The scaling up of COVID-19 vaccine production in the United States is impressive. Depending on the decisions taken by the Biden Administration in the weeks ahead, surpluses of vaccines could soon arise. This note presents estimates of the size of that surplus under different scenarios, each reflecting a distinct policy choice by the White House. Recent events influenced our choice of policy scenarios. First, some vaccines have reported high levels of efficacy among children, raising the question as to whether inoculation will be extended to those Americans aged 5 years or older. Second, fears have been expressed about future variants and the need to build up a U.S. reserve of vaccines. Third, in mid-March the Biden Administration decided to “loan” four million doses of AstraZeneca vaccine to Canada and Mexico. The White House press secretary is on record stating “Our first priority remains to vaccinate the US population, but the reality is the pandemic knows no borders and ensuring our neighbours can contain the virus is a mission critical to ending the pandemic.”
We defined four scenarios, each reflecting different possible U.S. objectives: (1) vaccinate the U.S. adult population, (2) vaccinate the U.S. population aged 5 or over, (3) create vaccine reserves (we present three options each with a different scale), and (4) vaccinate the population of Canada and Mexico as well. Each objective requires a certain amount of vaccine doses to be produced (see the fourth column of the table overleaf). We report the date when the required production level is met (see column five) and the dates when any surplus generated thereafter reaches 100 million, 500 million, and a billion doses (see columns 6-8).
Production necessary to vaccinate the U.S. adult population should be completed by 20 June 2021. Following that a surplus of 500 million doses would have accumulated by 25 September 2021. These two dates move back to 18 July 2021 and 18 October 2021, respectively, if American children are inoculated as well. Should the White House decide to inoculate the populations of Canada and Mexico as well, then no surplus will be available until 16 September 2021. Clearly, the larger the U.S. vaccine reserve created the later surpluses become available. The date when the United States can contribute to vaccine dissemination outside of North America is materially affected by the scenario chosen.

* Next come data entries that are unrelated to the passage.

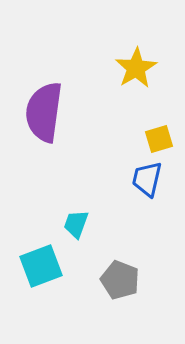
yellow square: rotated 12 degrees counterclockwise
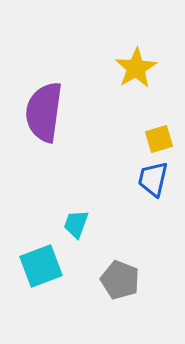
blue trapezoid: moved 6 px right
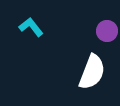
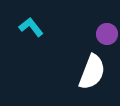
purple circle: moved 3 px down
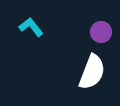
purple circle: moved 6 px left, 2 px up
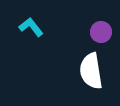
white semicircle: moved 1 px left, 1 px up; rotated 150 degrees clockwise
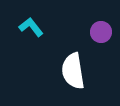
white semicircle: moved 18 px left
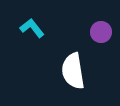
cyan L-shape: moved 1 px right, 1 px down
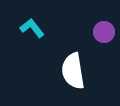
purple circle: moved 3 px right
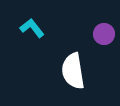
purple circle: moved 2 px down
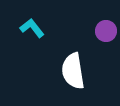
purple circle: moved 2 px right, 3 px up
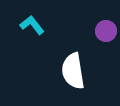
cyan L-shape: moved 3 px up
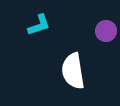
cyan L-shape: moved 7 px right; rotated 110 degrees clockwise
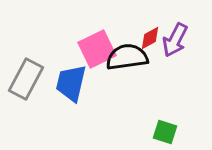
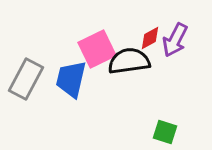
black semicircle: moved 2 px right, 4 px down
blue trapezoid: moved 4 px up
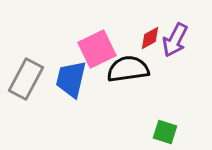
black semicircle: moved 1 px left, 8 px down
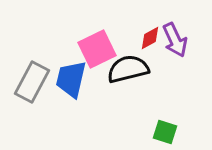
purple arrow: rotated 52 degrees counterclockwise
black semicircle: rotated 6 degrees counterclockwise
gray rectangle: moved 6 px right, 3 px down
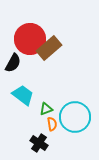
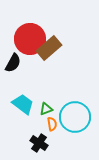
cyan trapezoid: moved 9 px down
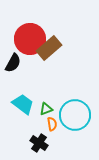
cyan circle: moved 2 px up
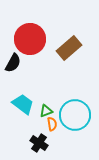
brown rectangle: moved 20 px right
green triangle: moved 2 px down
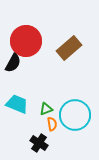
red circle: moved 4 px left, 2 px down
cyan trapezoid: moved 6 px left; rotated 15 degrees counterclockwise
green triangle: moved 2 px up
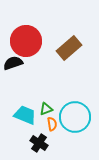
black semicircle: rotated 138 degrees counterclockwise
cyan trapezoid: moved 8 px right, 11 px down
cyan circle: moved 2 px down
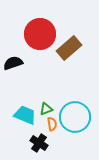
red circle: moved 14 px right, 7 px up
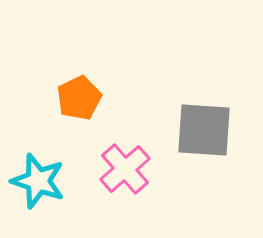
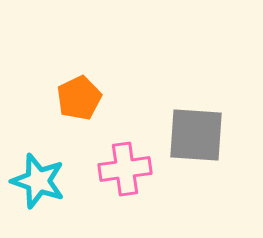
gray square: moved 8 px left, 5 px down
pink cross: rotated 33 degrees clockwise
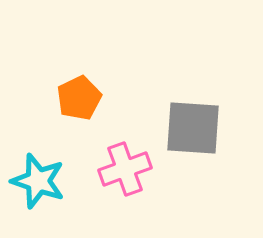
gray square: moved 3 px left, 7 px up
pink cross: rotated 12 degrees counterclockwise
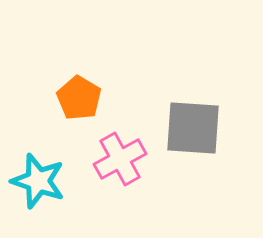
orange pentagon: rotated 15 degrees counterclockwise
pink cross: moved 5 px left, 10 px up; rotated 9 degrees counterclockwise
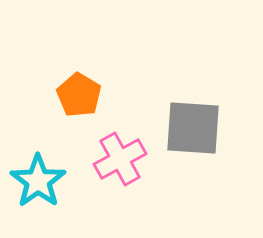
orange pentagon: moved 3 px up
cyan star: rotated 18 degrees clockwise
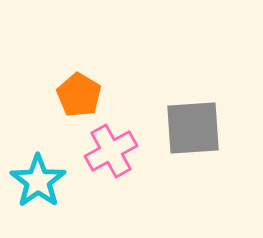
gray square: rotated 8 degrees counterclockwise
pink cross: moved 9 px left, 8 px up
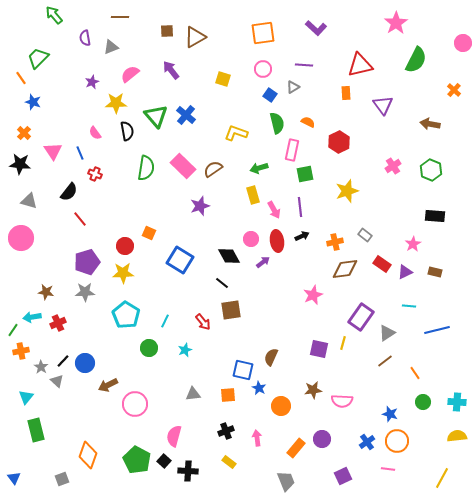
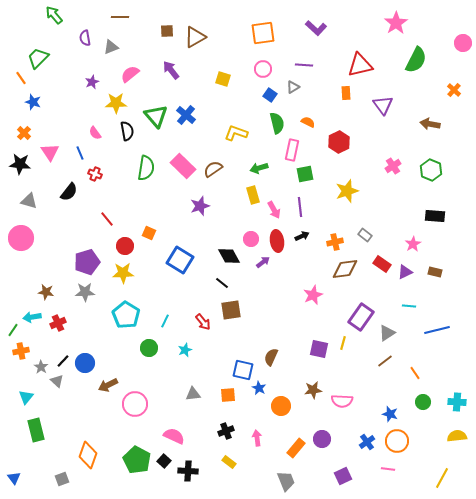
pink triangle at (53, 151): moved 3 px left, 1 px down
red line at (80, 219): moved 27 px right
pink semicircle at (174, 436): rotated 100 degrees clockwise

Data was collected on stated annual production capacity for each vaccine manufacturing facility in the United States. Airfinity tracks the production and deliveries of vaccine doses by each site where vaccine manufacture is underway. Start dates for the bulk production at sites yet to come online are estimated based on when the relevant vaccine is expected to publish phase 3 efficacy data and be approved. A production facility usually takes 3-4 months to reach capacity, an assumption based on expert insight. When available, a production forecast is matched up to observed data and any discrepancies result in adjustments to the forecasting model. This approach generates forecast over time of the total number of doses produced within the United States. Using demographic data on the number of doses needed to fulfil each scenario and the forecast production time profile, the dates when there will be enough doses to fulfil each scenario is identified as well as what surplus, if any, remain.
Note: Scenarios marked (3x) relate to the doses needed to vaccinate each geographic area.